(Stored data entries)
^^^^

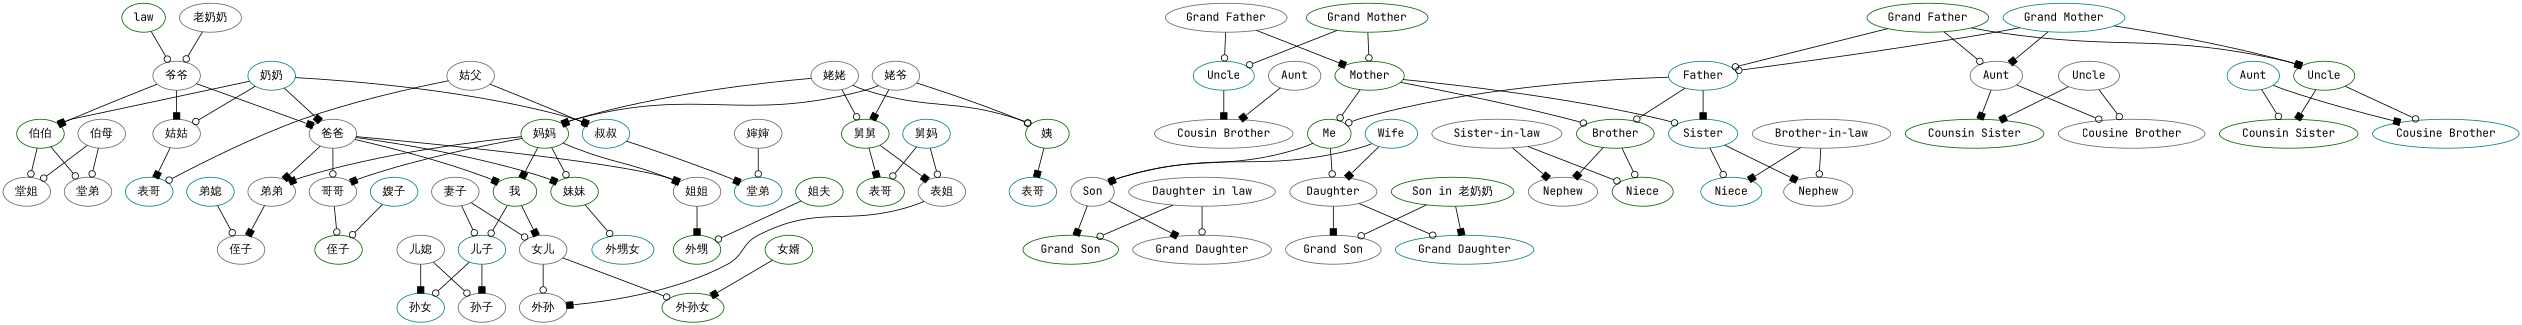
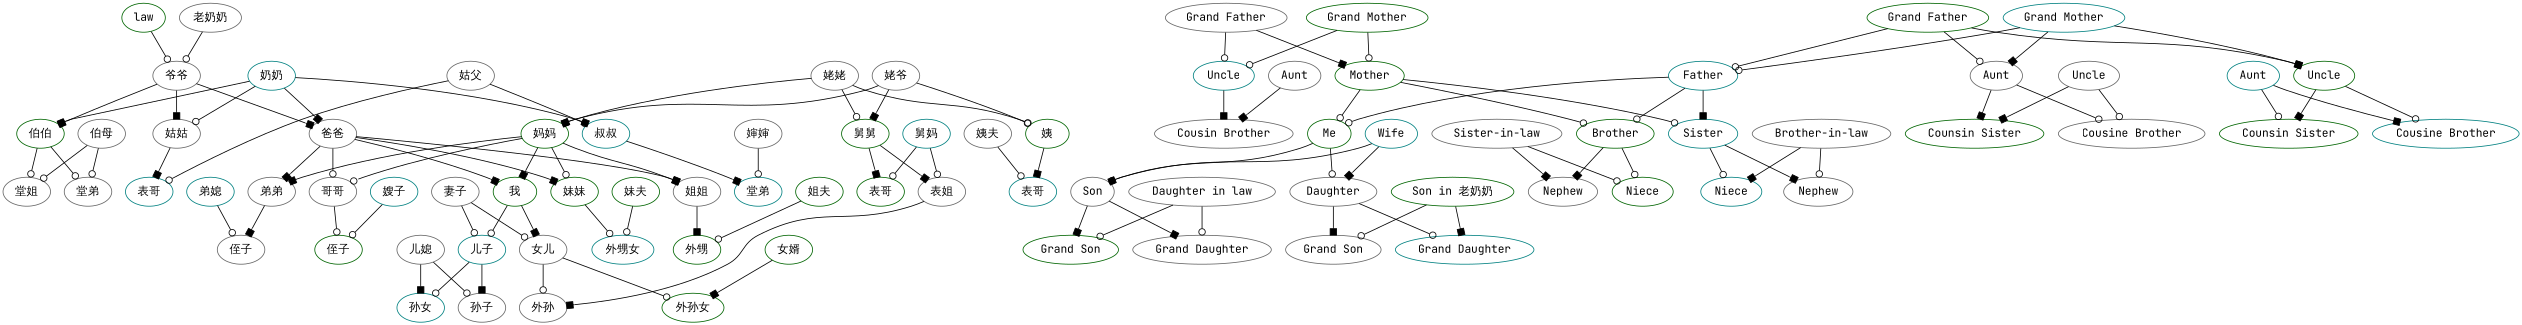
  digraph {
    fontname="JetBrains Mono"
    node [color=gray40 fontname="JetBrains Mono"]
    edge [arrowhead=odot fontname="JetBrains Mono"]
    n1 [color=darkgreen label=law]
    "爷爷"
    "爸爸"
    "伯伯" [color=darkgreen]
    "姑姑"
    "老奶奶"
    "哥哥"
    "姐姐"
    "弟弟"
    "我" [color=darkgreen]
    "妹妹" [color=darkgreen]
    "堂姐"
    "堂弟"
    "叔叔" [color=teal]
    n15 [color=teal label="堂弟"]
    n16 [color=teal label="表哥"]
    "侄子" [color=darkgreen]
    "外甥" [color=darkgreen]
    n19 [label="侄子"]
    "儿子" [color=teal]
    "女儿"
    "外甥女" [color=teal]
    "妈妈" [color=darkgreen]
    "孙子"
    "孙女" [color=teal]
    "外孙"
    "外孙女" [color=darkgreen]
    "奶奶" [color=teal]
    "姥爷"
    "舅舅" [color=darkgreen]
    "姨" [color=darkgreen]
    "表姐"
    "表哥" [color=darkgreen]
    n34 [color=teal label="表哥"]
    "姥姥"
    "舅妈" [color=teal]
    "伯母"
    "婶婶"
    "嫂子" [color=teal]
    "姐夫" [color=darkgreen]
+   "姨夫"
    "姑父"
    "弟媳" [color=teal]
+   "妹夫" [color=darkgreen]
    "妻子"
    "儿媳"
    "女婿" [color=darkgreen]
    n48 [color=darkgreen label="Grand Father"]
    Father [color=teal]
    n50 [color=darkgreen label=Uncle]
    n51 [label=Aunt]
    Me [color=darkgreen]
    Brother [color=darkgreen]
    Sister [color=teal]
    n55 [color=teal label="Cousine Brother"]
    n56 [color=darkgreen label="Counsin Sister"]
    n57 [label="Cousine Brother"]
    n58 [color=darkgreen label="Counsin Sister"]
    n59 [color=teal label="Grand Mother"]
    n60 [label="Grand Father"]
    Mother [color=darkgreen]
    n62 [color=teal label=Uncle]
    n63 [label="Cousin Brother"]
    n64 [color=darkgreen label="Grand Mother"]
    Son
    Daughter
    n67 [label=Nephew]
    n68 [color=darkgreen label=Niece]
    n69 [color=teal label=Niece]
    n70 [label=Nephew]
    n71 [color=darkgreen label="Grand Son"]
    n72 [label="Grand Daughter"]
    n73 [label="Grand Son"]
    n74 [color=teal label="Grand Daughter"]
    n75 [color=teal label=Aunt]
    n76 [label=Uncle]
    n77 [label=Aunt]
    n78 [label="Brother-in-law"]
    n79 [label="Sister-in-law"]
    Wife [color=teal]
    n81 [label="Daughter in law"]
    n82 [color=darkgreen label="Son in 老奶奶"]
    n1 -> "爷爷"
    "爷爷" -> "爸爸" [arrowhead=box]
    "爷爷" -> "伯伯" [arrowhead=box]
    "爷爷" -> "姑姑" [arrowhead=box]
    "爸爸" -> "哥哥"
    "爸爸" -> "姐姐" [arrowhead=box]
    "爸爸" -> "弟弟" [arrowhead=box]
    "爸爸" -> "我" [arrowhead=box]
    "爸爸" -> "妹妹" [arrowhead=box]
    "伯伯" -> "堂姐"
    "伯伯" -> "堂弟"
    "姑姑" -> n16 [arrowhead=box]
    "老奶奶" -> "爷爷"
    "哥哥" -> "侄子"
    "姐姐" -> "外甥" [arrowhead=box]
    "弟弟" -> n19 [arrowhead=box]
    "我" -> "儿子"
    "我" -> "女儿" [arrowhead=box]
    "妹妹" -> "外甥女"
    "叔叔" -> n15 [arrowhead=box]
    "儿子" -> "孙子" [arrowhead=box]
    "儿子" -> "孙女"
    "女儿" -> "外孙"
    "女儿" -> "外孙女"
-   "妈妈" -> "哥哥" [arrowhead=box]
+   "妈妈" -> "哥哥"
    "妈妈" -> "姐姐" [arrowhead=box]
    "妈妈" -> "弟弟" [arrowhead=box]
    "妈妈" -> "我" [arrowhead=box]
    "妈妈" -> "妹妹"
    "奶奶" -> "爸爸" [arrowhead=box]
    "奶奶" -> "伯伯" [arrowhead=box]
    "奶奶" -> "姑姑"
    "奶奶" -> "叔叔" [arrowhead=box]
    "姥爷" -> "妈妈" [arrowhead=box]
    "姥爷" -> "舅舅" [arrowhead=box]
    "姥爷" -> "姨"
    "舅舅" -> "表姐" [arrowhead=box]
    "舅舅" -> "表哥" [arrowhead=box]
    "姨" -> n34 [arrowhead=box]
    "表姐" -> "外孙" [arrowhead=box]
    "姥姥" -> "妈妈" [arrowhead=box]
    "姥姥" -> "舅舅"
    "姥姥" -> "姨"
    "舅妈" -> "表姐"
    "舅妈" -> "表哥"
    "伯母" -> "堂姐"
    "伯母" -> "堂弟"
    "婶婶" -> n15
    "嫂子" -> "侄子"
    "姐夫" -> "外甥"
+   "姨夫" -> n34
    "姑父" -> "叔叔"
    "姑父" -> n16
    "弟媳" -> n19
+   "妹夫" -> "外甥女"
    "妻子" -> "儿子"
    "妻子" -> "女儿"
    "儿媳" -> "孙子"
    "儿媳" -> "孙女" [arrowhead=box]
    "女婿" -> "外孙女" [arrowhead=box]
    n48 -> Father
    n48 -> n50 [arrowhead=box]
    n48 -> n51
    Father -> Me
    Father -> Brother
    Father -> Sister [arrowhead=box]
    n50 -> n55
    n50 -> n56 [arrowhead=box]
    n51 -> n57
    n51 -> n58 [arrowhead=box]
    Me -> Son [arrowhead=box]
    Me -> Daughter
    Brother -> n67 [arrowhead=box]
    Brother -> n68
    Sister -> n69
    Sister -> n70 [arrowhead=box]
    n59 -> Father
    n59 -> n50 [arrowhead=box]
    n59 -> n51 [arrowhead=box]
    n60 -> Mother [arrowhead=box]
    n60 -> n62
    Mother -> Me
    Mother -> Brother
    Mother -> Sister
    n62 -> n63 [arrowhead=box]
    n64 -> Mother
    n64 -> n62
    Son -> n71 [arrowhead=box]
    Son -> n72 [arrowhead=box]
    Daughter -> n73 [arrowhead=box]
    Daughter -> n74
    n75 -> n55 [arrowhead=box]
    n75 -> n56
    n76 -> n57
    n76 -> n58 [arrowhead=box]
    n77 -> n63 [arrowhead=box]
    n78 -> n69 [arrowhead=box]
    n78 -> n70
    n79 -> n67 [arrowhead=box]
    n79 -> n68
    Wife -> Son
    Wife -> Daughter [arrowhead=box]
    n81 -> n71
    n81 -> n72
    n82 -> n73
    n82 -> n74 [arrowhead=box]
  }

^^^^

**Problem requirements**
Return the lines from the start of the records through the line containing "Brother [color=darkgreen]", copied exactly and with the pictures omitted.

**Written response**
  digraph {
    fontname="JetBrains Mono"
    node [color=gray40 fontname="JetBrains Mono"]
    edge [arrowhead=odot fontname="JetBrains Mono"]
    n1 [color=darkgreen label=law]
    "爷爷"
    "爸爸"
    "伯伯" [color=darkgreen]
    "姑姑"
    "老奶奶"
    "哥哥"
    "姐姐"
    "弟弟"
    "我" [color=darkgreen]
    "妹妹" [color=darkgreen]
    "堂姐"
    "堂弟"
    "叔叔" [color=teal]
    n15 [color=teal label="堂弟"]
    n16 [color=teal label="表哥"]
    "侄子" [color=darkgreen]
    "外甥" [color=darkgreen]
    n19 [label="侄子"]
    "儿子" [color=teal]
    "女儿"
    "外甥女" [color=teal]
    "妈妈" [color=darkgreen]
    "孙子"
    "孙女" [color=teal]
    "外孙"
    "外孙女" [color=darkgreen]
    "奶奶" [color=teal]
    "姥爷"
    "舅舅" [color=darkgreen]
    "姨" [color=darkgreen]
    "表姐"
    "表哥" [color=darkgreen]
    n34 [color=teal label="表哥"]
    "姥姥"
    "舅妈" [color=teal]
    "伯母"
    "婶婶"
    "嫂子" [color=teal]
    "姐夫" [color=darkgreen]
+   "姨夫"
    "姑父"
    "弟媳" [color=teal]
+   "妹夫" [color=darkgreen]
    "妻子"
    "儿媳"
    "女婿" [color=darkgreen]
    n48 [color=darkgreen label="Grand Father"]
    Father [color=teal]
    n50 [color=darkgreen label=Uncle]
    n51 [label=Aunt]
    Me [color=darkgreen]
    Brother [color=darkgreen]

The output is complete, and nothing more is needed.